Current Department of Corrections chief executive Jeremy Lightfoot has been appointed chief executive of the new Ministry for Cities, Environment, Regions and Transport. The ministry is expected to be up and running on July 1, with Parliament’s Environment Select Committee hearing submissions this week on the Environment (Disestablishment of Ministry for the Environment) Amendment Bill. Public Service Commissioner Sir Brian Roche said Lightfoot was an impressive, experienced leader with a reputation for delivery. “He understands how to get policy, funding and delivery working in step and has worked closely with councils, Māori and communities, experience that matters for the challenges the Ministry has been established to address,” Roche said. Lightfoot will begin his new job on April 27.
The voluntary administrators of Helius Therapeutics, backed by NBR Rich Lister Guy Haddleton, have been granted leave by the High Court to delay the crucial watershed meeting for the medicinal cannabis company for three months. Daniel Stoneman and Neale Jackson of Calibre Partners were appointed voluntary administrators in early March after the latest casualty in the struggling sector had a sustained period of trading losses due to high operating costs and a challenging regulatory environment.
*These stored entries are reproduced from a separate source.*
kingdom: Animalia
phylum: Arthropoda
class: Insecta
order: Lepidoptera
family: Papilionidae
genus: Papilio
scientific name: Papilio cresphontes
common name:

Administrators have to hold a second watershed meeting of creditors within 25 working days of being appointed to decide the insolvent company’s fate, but Stoneman said they asked for more time to realise the assets. They’re in negotiations with several parties under a “short process” to buy the company although stock with a fixed shelf life is being sold separately. Stoneman said he couldn’t comment yet on how much Helius owed. The administration didn't impact its clinic business, CannaPlus.
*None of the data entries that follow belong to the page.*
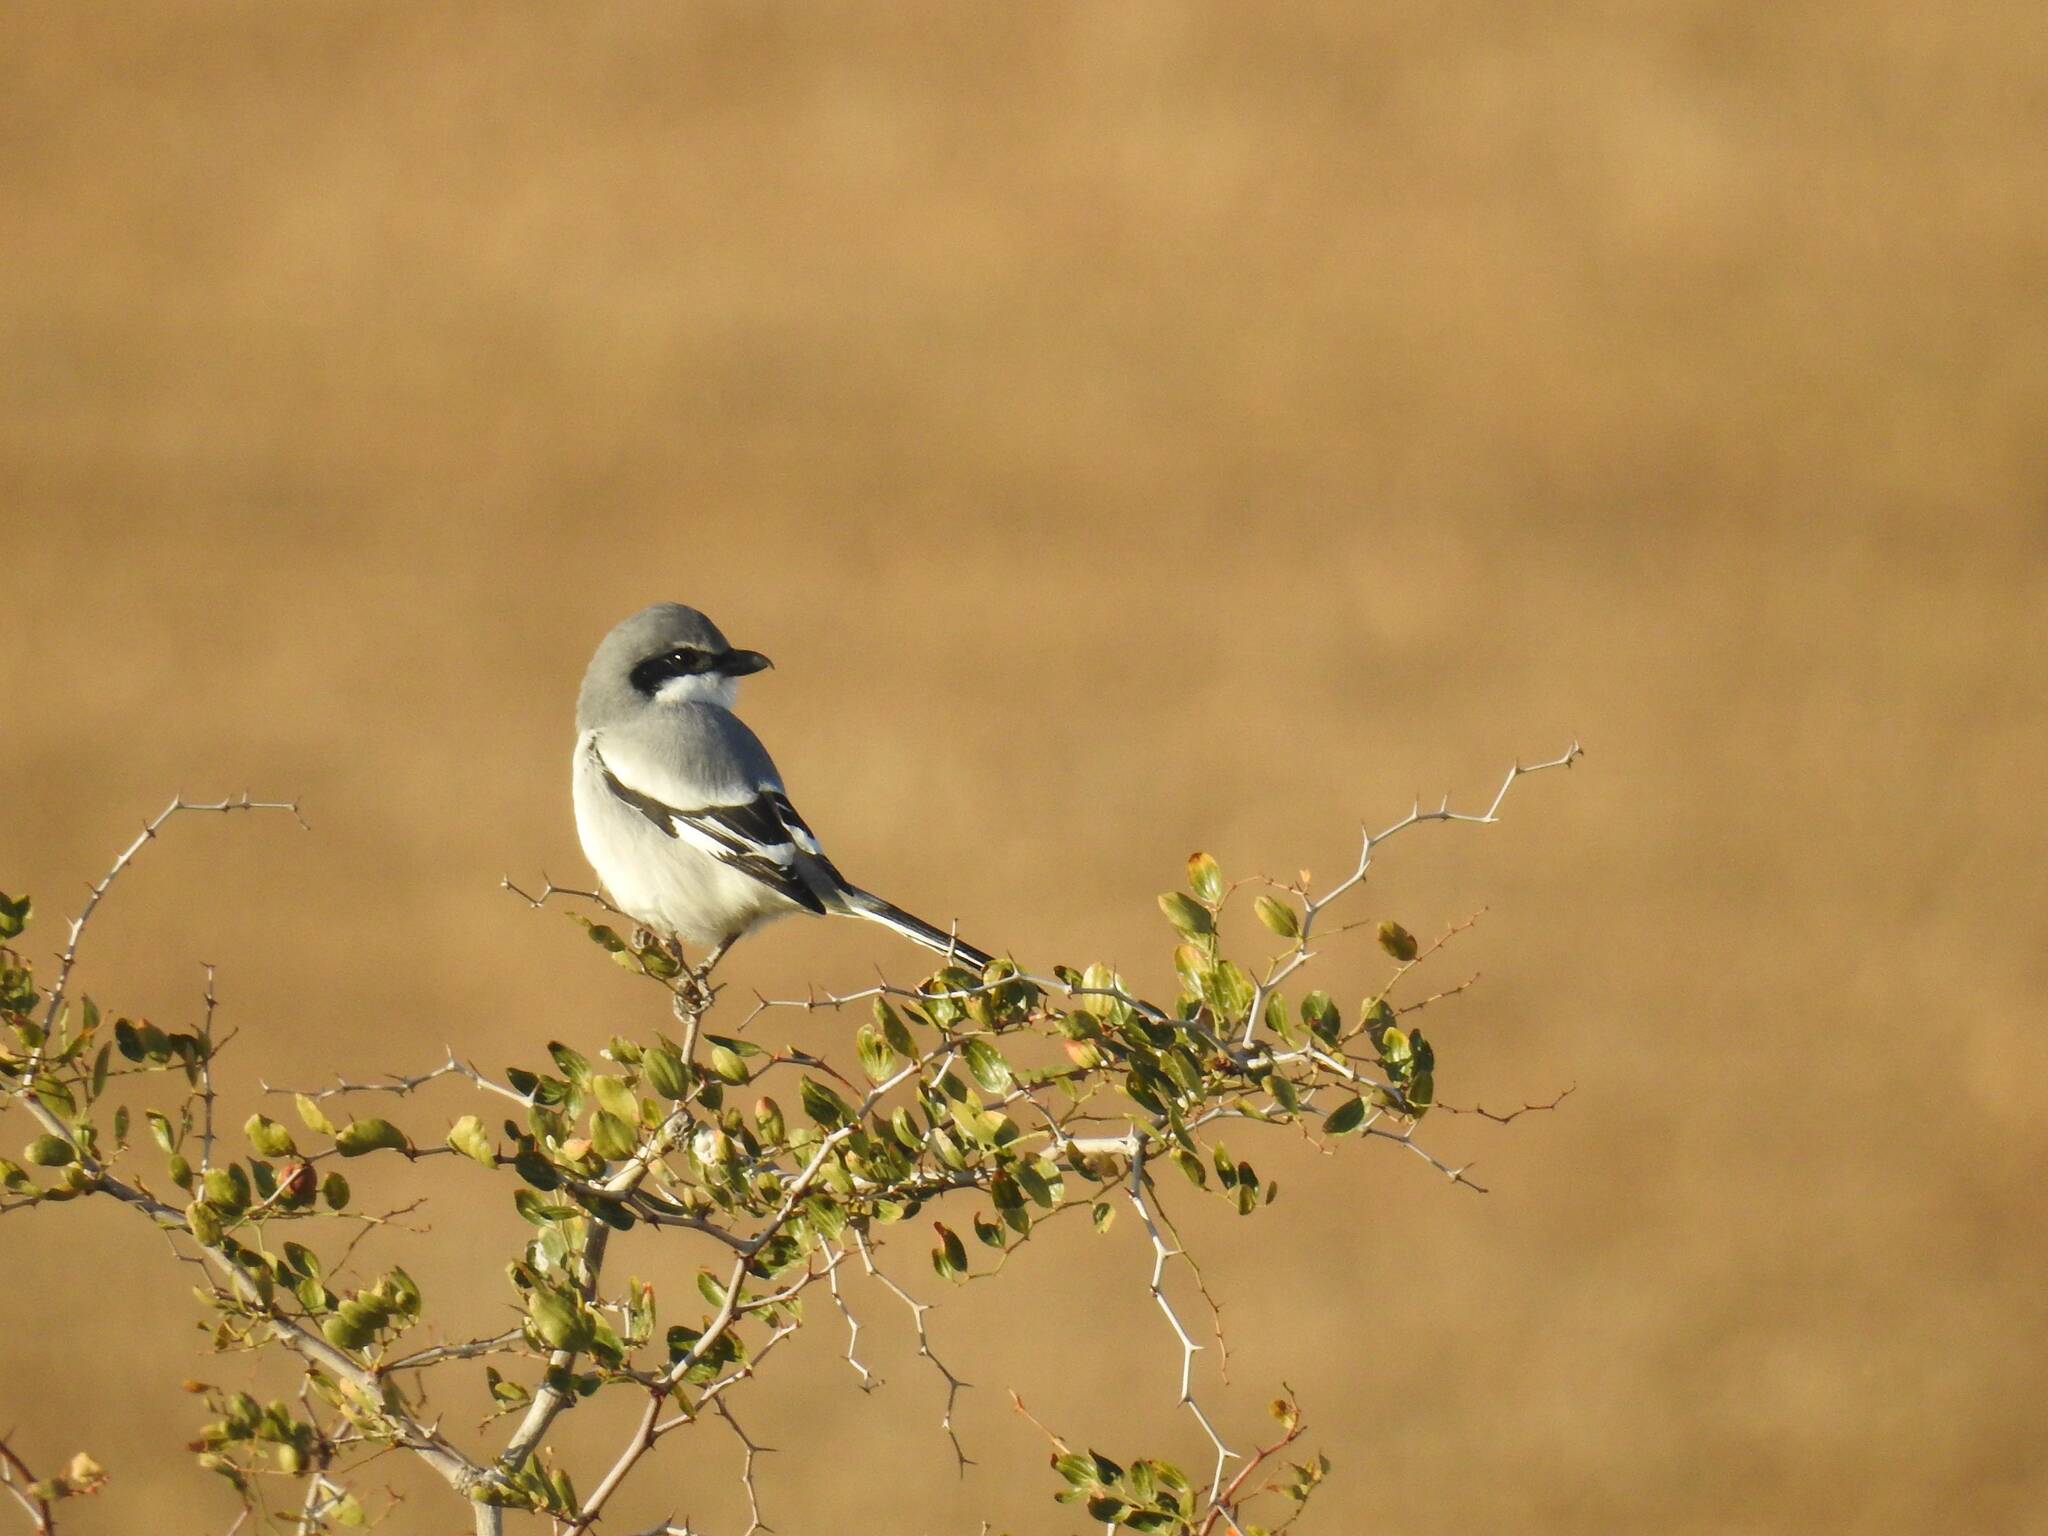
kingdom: Animalia
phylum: Chordata
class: Aves
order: Passeriformes
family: Laniidae
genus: Lanius
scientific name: Lanius excubitor
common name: Great grey shrike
Stuart Drummond Transport logging truck.
Milk processor Synlait has completed the $307 million sale of its North Island assets to US-based multinational Abbott. In a statement to the NZX, Synlait said it had received $283.1m of the proceeds, and the remainder would be paid progressively “subject to no post-completion claims arising”. The assets include the Pokeno processing plant, as well as a blending and canning facility and a warehouse in Auckland, both leased. The company said $200m of the money would be used to repay debt, reducing committed bank facilities to $200m from $400m. “All remaining facilities mature on 30 June 2026 (excluding the NZ$15 million overdraft facility, which is an on-demand facility), and a refinancing process is currently underway,” it said. Although the debt had been reduced, Synlait said its costs had been affected by manufacturing challenges and there was “further work to do”. As well as bank debt, Synlait owes $130m to its controlling shareholder Bright Dairy, maturing on July 12.
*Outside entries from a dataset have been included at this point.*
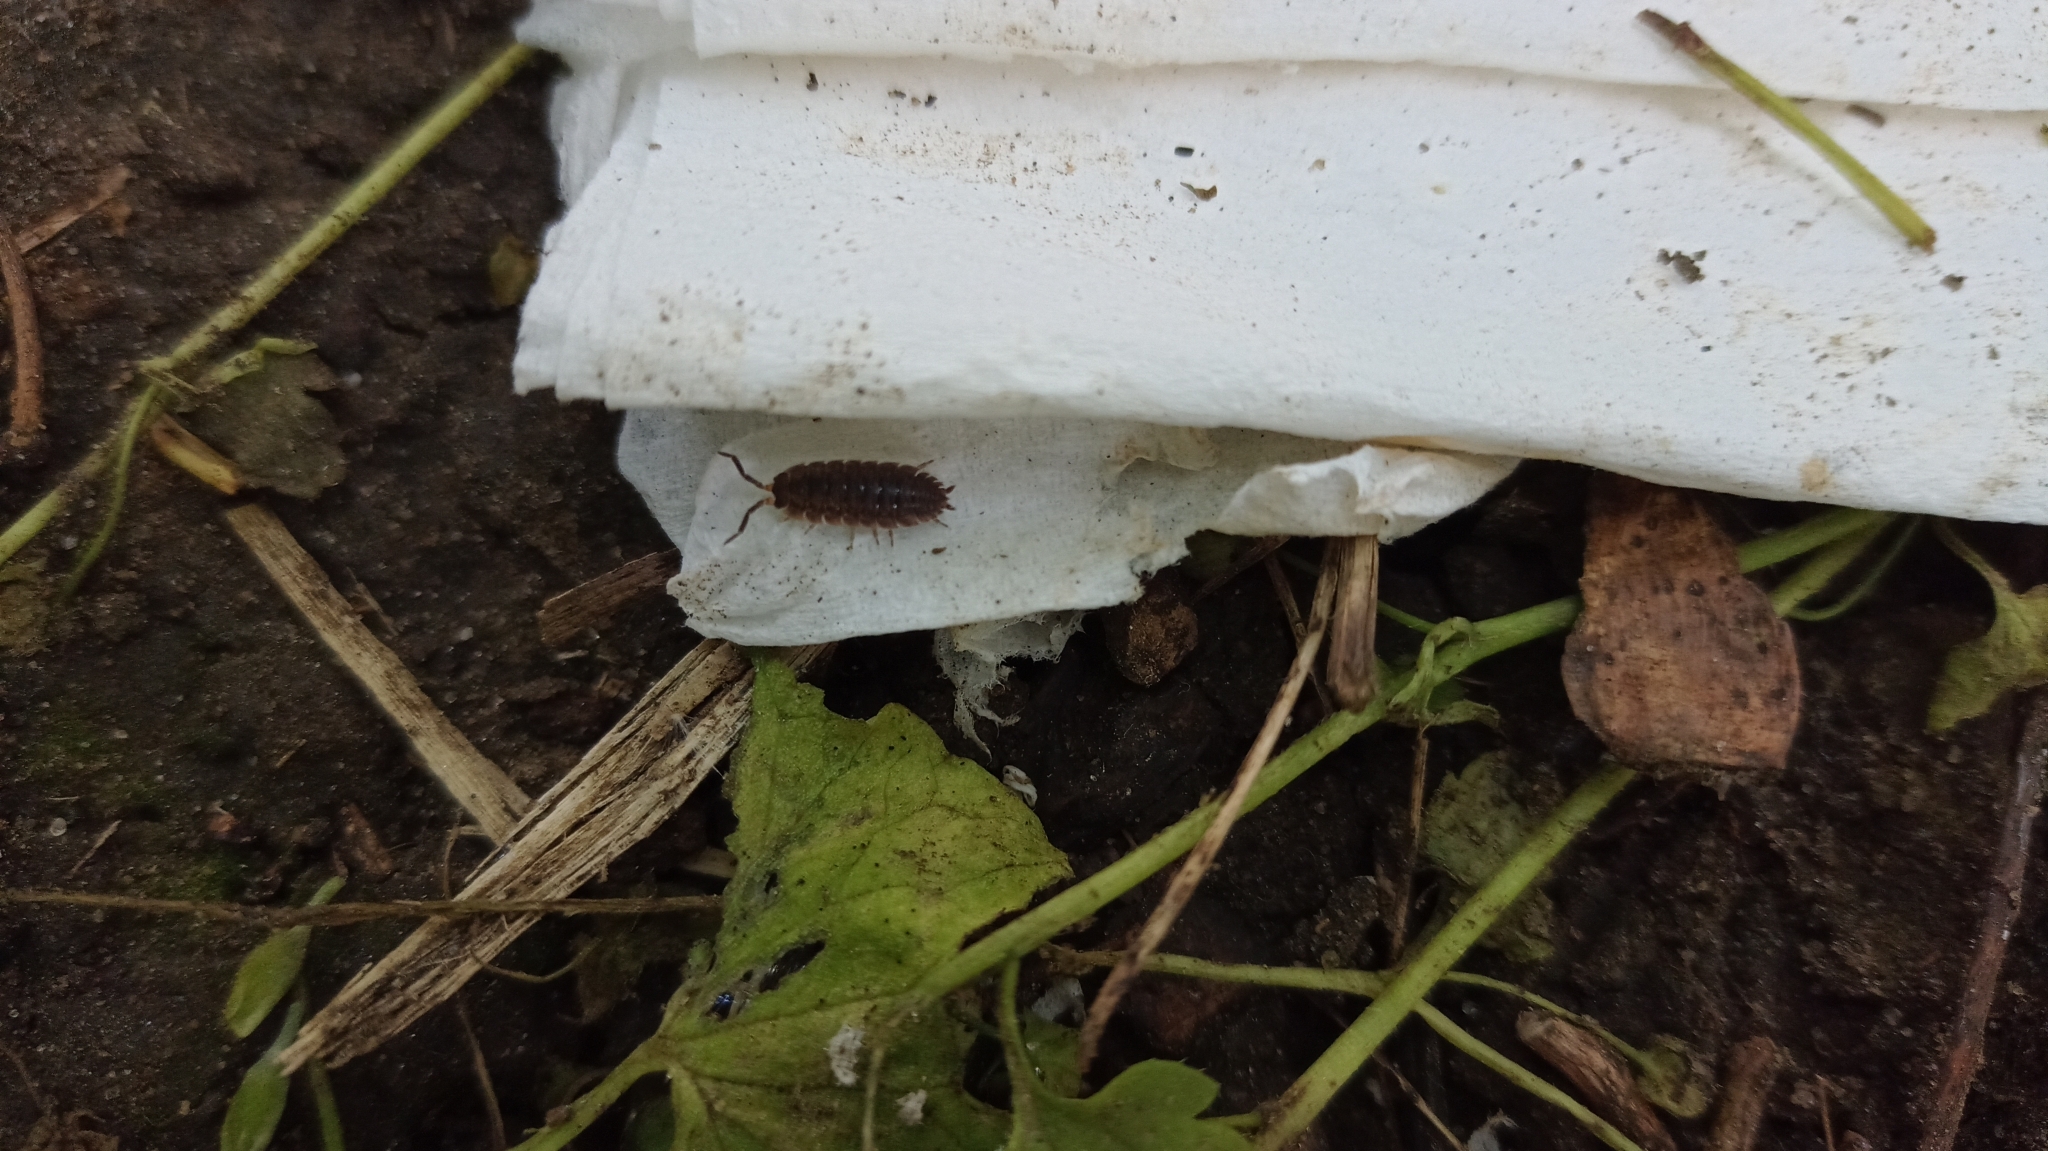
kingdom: Animalia
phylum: Arthropoda
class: Malacostraca
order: Isopoda
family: Porcellionidae
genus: Porcellio
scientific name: Porcellio scaber
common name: Common rough woodlouse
Most of the Government’s fiscal indicators continue to be stronger than forecast in the December half-year economic and fiscal update. In the financial statements for the eight months to the end of February, the operating balance before gains and losses excluding ACC (Obegalx) recorded a deficit of $7.2 billion, $2.1b smaller than forecast. The operating balance recorded a surplus of $1b, compared with an expected deficit of $1.4b. Net core Crown debt was lower at $188.3b or 42.3% of GDP. Tax revenue was slightly lower than forecast but spending of $95.2b was $1.4b below forecast. The Crown’s net worth of $180.4b was also higher than expected.